Let’s label this reaction as
reaction one. The enthalpy change for this
reaction corresponds to the standard enthalpy of formation of ethanol. By definition, the standard
enthalpy of formation is the enthalpy change when one mole of substance forms from
its elements in their standard states under standard conditions. Unfortunately, measuring the
enthalpy change of this reaction is difficult. In order to calculate the standard
enthalpy of formation of ethanol, we will need to construct a Hess cycle and use the
standard enthalpies of combustion provided in the table. Let’s clear some space to define
the standard enthalpy of combustion.
The standard enthalpy of combustion
is the enthalpy change when one mole of substance burns completely in oxygen under
standard conditions and standard states. The combustion of pure carbon in
excess oxygen will produce carbon dioxide.

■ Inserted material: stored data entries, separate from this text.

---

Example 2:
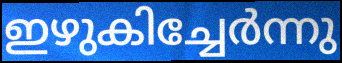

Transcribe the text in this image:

ഇഴുകിച്ചേർന്നു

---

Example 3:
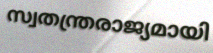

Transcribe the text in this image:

സ്വതന്ത്രരാജ്യമായി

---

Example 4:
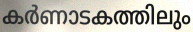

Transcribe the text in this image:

കർണാടകത്തിലും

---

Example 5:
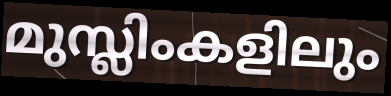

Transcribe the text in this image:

മുസ്ലിംകളിലും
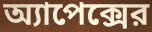
অ্যাপেক্সের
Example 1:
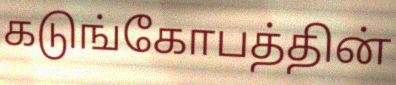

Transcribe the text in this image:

கடுங்கோபத்தின்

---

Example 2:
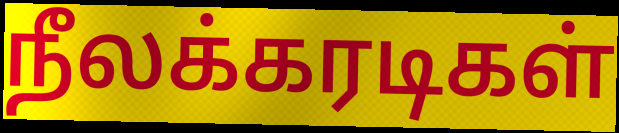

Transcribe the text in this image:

நீலக்கரடிகள்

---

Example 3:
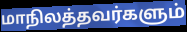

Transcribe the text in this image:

மாநிலத்தவர்களும்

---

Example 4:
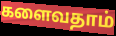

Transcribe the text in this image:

களைவதாம்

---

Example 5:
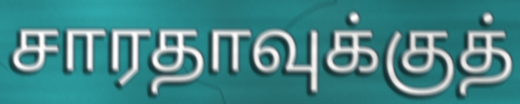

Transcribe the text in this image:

சாரதாவுக்குத்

The combustion of hydrogen will
result in the production of water. Since combustion refers to the
burning of a substance in oxygen, we can ignore the standard enthalpy of combustion
of oxygen.
Let’s label this reaction as
reaction two and ensure that the equation is balanced. We need to write a coefficient of
two in front of carbon dioxide and a coefficient of three in front of water. The enthalpy change of reaction two
corresponds to the standard enthalpy of combustion of two moles of carbon plus the
standard enthalpy of combustion of three moles of diatomic hydrogen. We need to multiply the standard
enthalpies of combustion by two and three, which are the coefficients from the
balanced chemical equation.
Next, let’s consider the combustion
of ethanol. When ethanol combusts, it will also
produce two moles of carbon dioxide and three moles of water. Let’s label this reaction as
reaction three. The enthalpy change of reaction
three corresponds to the standard enthalpy of combustion of ethanol. Now, we should follow the Hess
cycle from the reactants to the products of reaction one. So, we will complete reaction two
in the direction that it is written but complete reaction three in the opposite
direction of the reaction arrow. We can therefore state that the
enthalpy change of reaction one is equal to the enthalpy change of reaction two
minus the enthalpy change of reaction three.

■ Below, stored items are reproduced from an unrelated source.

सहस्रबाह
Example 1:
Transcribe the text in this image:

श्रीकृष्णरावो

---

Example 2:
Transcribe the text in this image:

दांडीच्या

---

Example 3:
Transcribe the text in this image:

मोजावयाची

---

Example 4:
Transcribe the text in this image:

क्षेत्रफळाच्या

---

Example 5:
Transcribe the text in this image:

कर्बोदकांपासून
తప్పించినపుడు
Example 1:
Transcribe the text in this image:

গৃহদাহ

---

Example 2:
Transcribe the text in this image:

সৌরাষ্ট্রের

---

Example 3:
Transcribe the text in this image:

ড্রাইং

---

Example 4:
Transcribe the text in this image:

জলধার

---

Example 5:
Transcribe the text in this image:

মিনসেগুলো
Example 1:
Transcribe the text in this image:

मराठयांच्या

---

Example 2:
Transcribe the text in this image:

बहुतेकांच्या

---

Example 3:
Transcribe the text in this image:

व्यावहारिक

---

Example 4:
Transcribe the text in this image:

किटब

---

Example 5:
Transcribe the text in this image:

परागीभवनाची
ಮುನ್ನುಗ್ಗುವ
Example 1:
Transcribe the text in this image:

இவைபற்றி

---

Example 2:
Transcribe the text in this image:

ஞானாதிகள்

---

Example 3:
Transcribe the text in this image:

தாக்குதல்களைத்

Now we can use the expressions we
wrote to help us substitute the values from the table into the pink equation. For Δ𝐻 two, we should add two
times the standard enthalpy of combustion of carbon to three times the standard
enthalpy of combustion of hydrogen. Δ𝐻 three is equal to the standard
enthalpy of combustion of ethanol, which is negative 1,371 kilojoules per mole. After simplification, we find that
Δ𝐻 one equals negative 1,646 kilojoules per mole plus 1,371 kilojoules per
mole. After adding, we get an answer of
negative 275 kilojoules per mole.
In conclusion, the standard
enthalpy of formation of ethanol is negative 275 kilojoules per mole.